Trish and Rob MacGregor said...

Vanessa - one option. If health issues aren't one of your issues, drop the cobra. We haven't had health insurance for 20 years. Long ago, we realized it wasn't one of our issues. On the few we've needed to see doctors or dentists, we've paid cash and most doctors are willing to offer a discount for cash payments. It's a sad commentary on American life in the 21st century, but there you have it.

Is your novel finished? If so, maybe I can help. Drop me a line at: macgregors2@gmail.com

Trish and Rob MacGregor said...

You probably already know this, but it's possible to sell nonfiction based on a lengthy proposal. Most editors these days seem to prefer a proposal rather than the entire book. Good luck! Can't wait to see it on the shelves!

mario g. said...

I suggest Suze Orman's 2009 Action Plan. It's a book on 4 CD's. I borrowed it from our local library. She lays out different scenarios and action plans covering issues such as job loss, credit cards, health insurance, investing and retirement. I borrowed it for the saving for retirement part. Lots of good advice.

Vanessa said...

I'm a fan of Suze Orman so I'm surprised her 2009 Action Plan slipped by me. I didn't realize it included info about job loss. Thanks for letting me know! :)

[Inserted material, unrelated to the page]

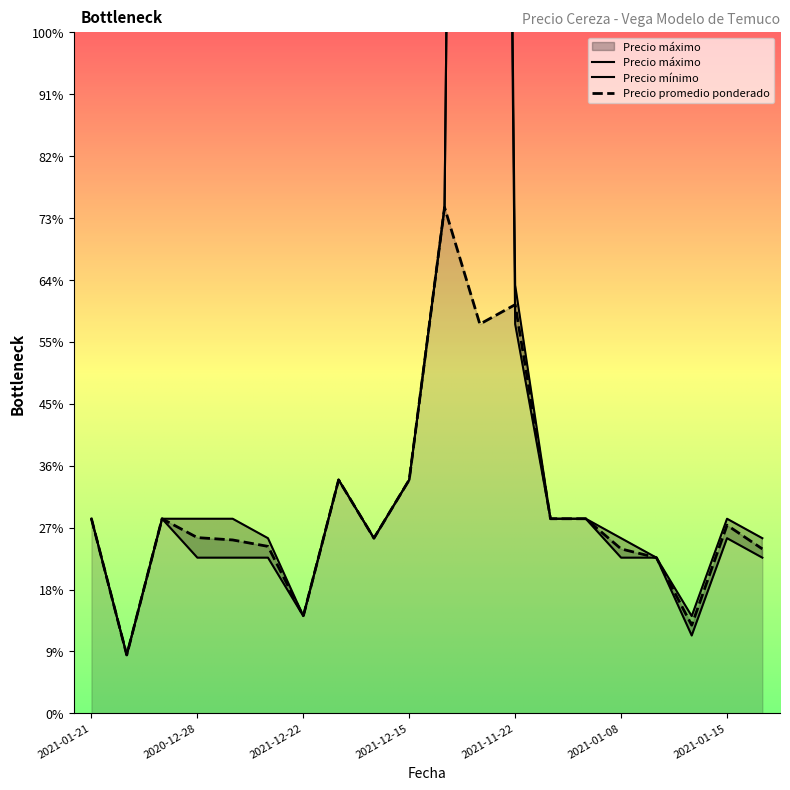

At how many categories does at least one series exceed 7963?

1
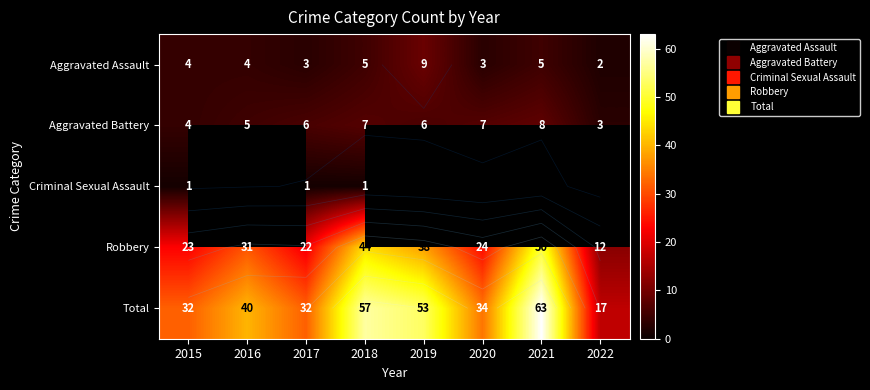

Rank the series by their maximum value, from lowest to highest.

Criminal Sexual Assault, Aggravated Battery, Aggravated Assault, Robbery, Total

Re your other comment (on your blog) about trading music tips, I was just using Sonar Producer today and was overwhelmed by all of the bells and whistles... and I was only working on vocal tracks. I am sooo not an audio engineer.

mario g. said...

Off topic... I like Audacity because one, it's free. Two, it's so easy to use and it comes pre-loaded with very basic plugins and yet you may add bells and whistles if you wish. Even Brian Wilson uses it. He has a demo on Youtube using Audacity.

Haha, I'm not a sound engineer either but I think we have an ear for what sounds best. It might just take us a bit longer to figure out what works on the technical side but that's where half the fun is... discovering that we can eventually do what the best of them (sound engineers) can.

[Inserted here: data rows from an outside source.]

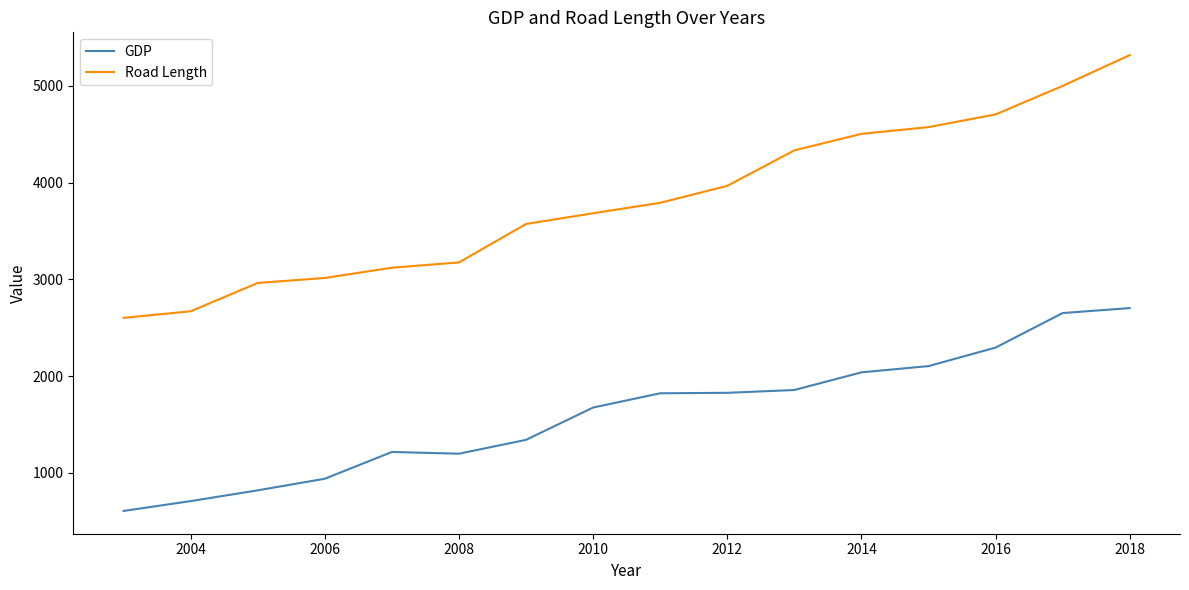

Which series has the largest range (max minus min)?

Road Length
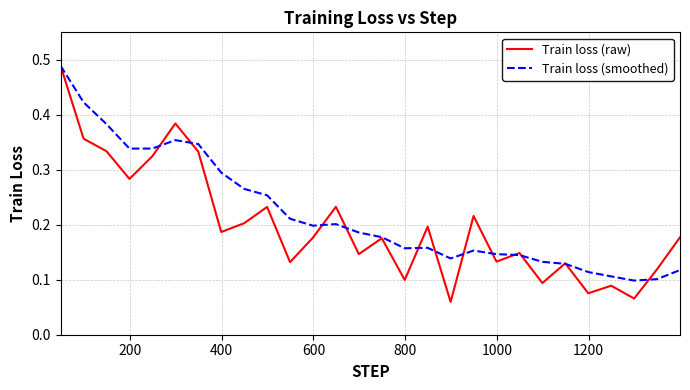

Which series has the largest range (max minus min)?

Train loss (raw)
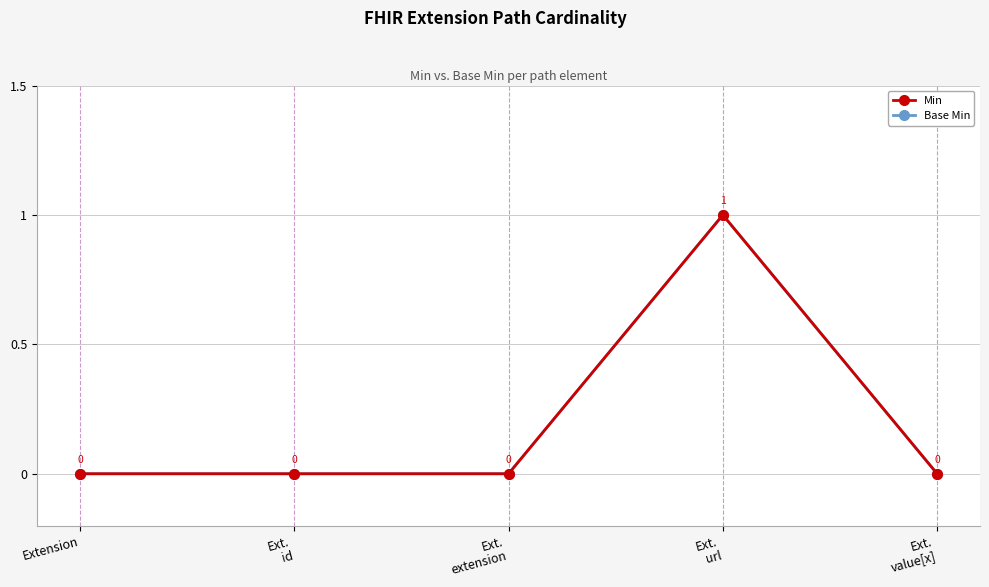

Rank the series at Ext.
extension from highest to lowest value.

Min, Base Min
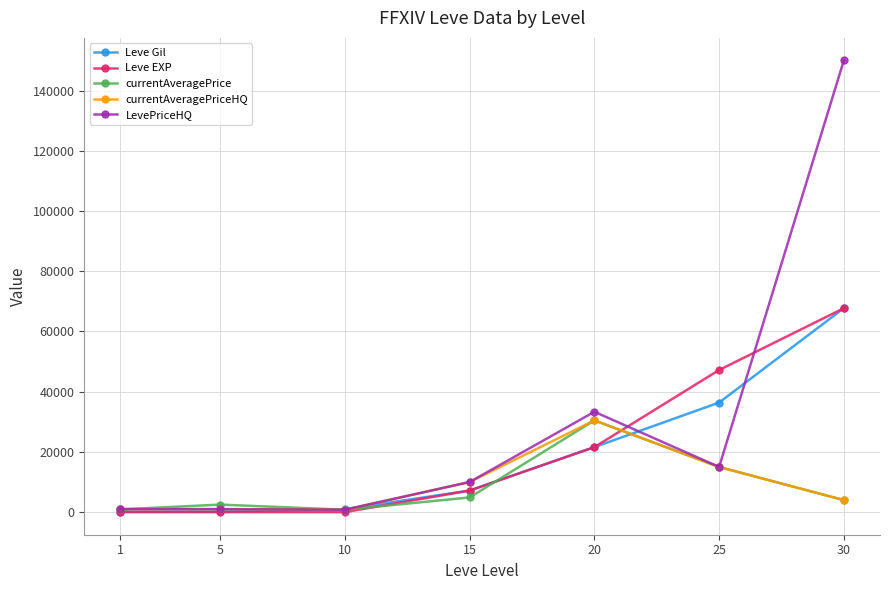

True or false: currentAveragePrice and LevePriceHQ cross at least once.

True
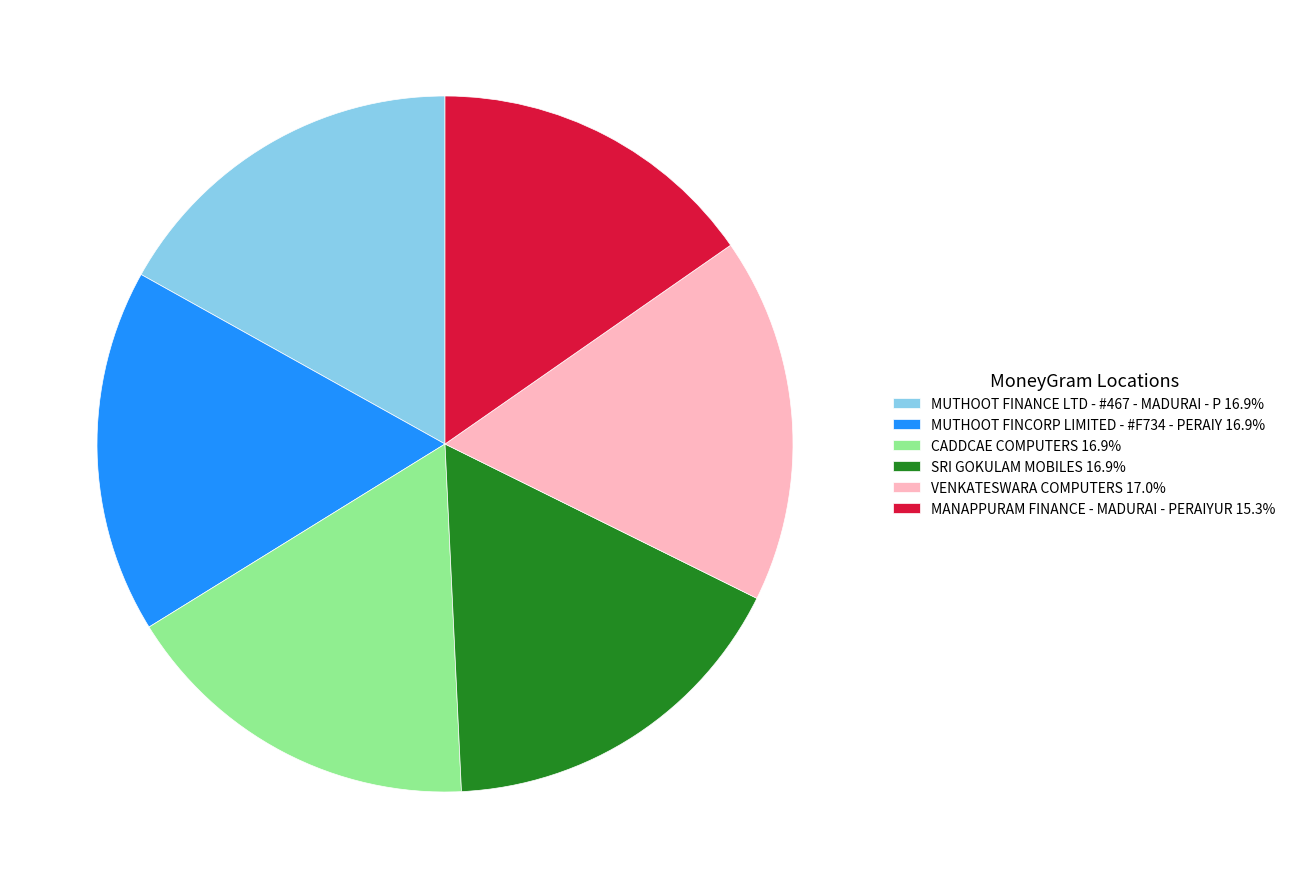

Does MANAPPURAM FINANCE - MADURAI - PERAIYUR 15.3% represent more than half of the total?

No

But I am hoping I get my Christmas wish for a Line6 UX2 and a good condenser mic so I can churn out better sound.

Vanessa said...

Free? I like free. Free is good. :) I'll def'y check that out.

Condenser mics are awesome. Check out the Blue mics (higher end) and also the AKG Perception line. I have their 400 model and LOVE it. I only do vocals, but it has settings for different instruments. AKG makes great headphones too.

Anonymous said...

If you don't acknowledge the CC debt and they don't get it from you in 7 years it drops off your credit report. My sister has done this on a lot of her debt.

Bankruptcy isn't so bad. Paying back the CC companies is lame. Also credit reports are over rated. What you want to buy a new house? A new boat? naw. stiff em.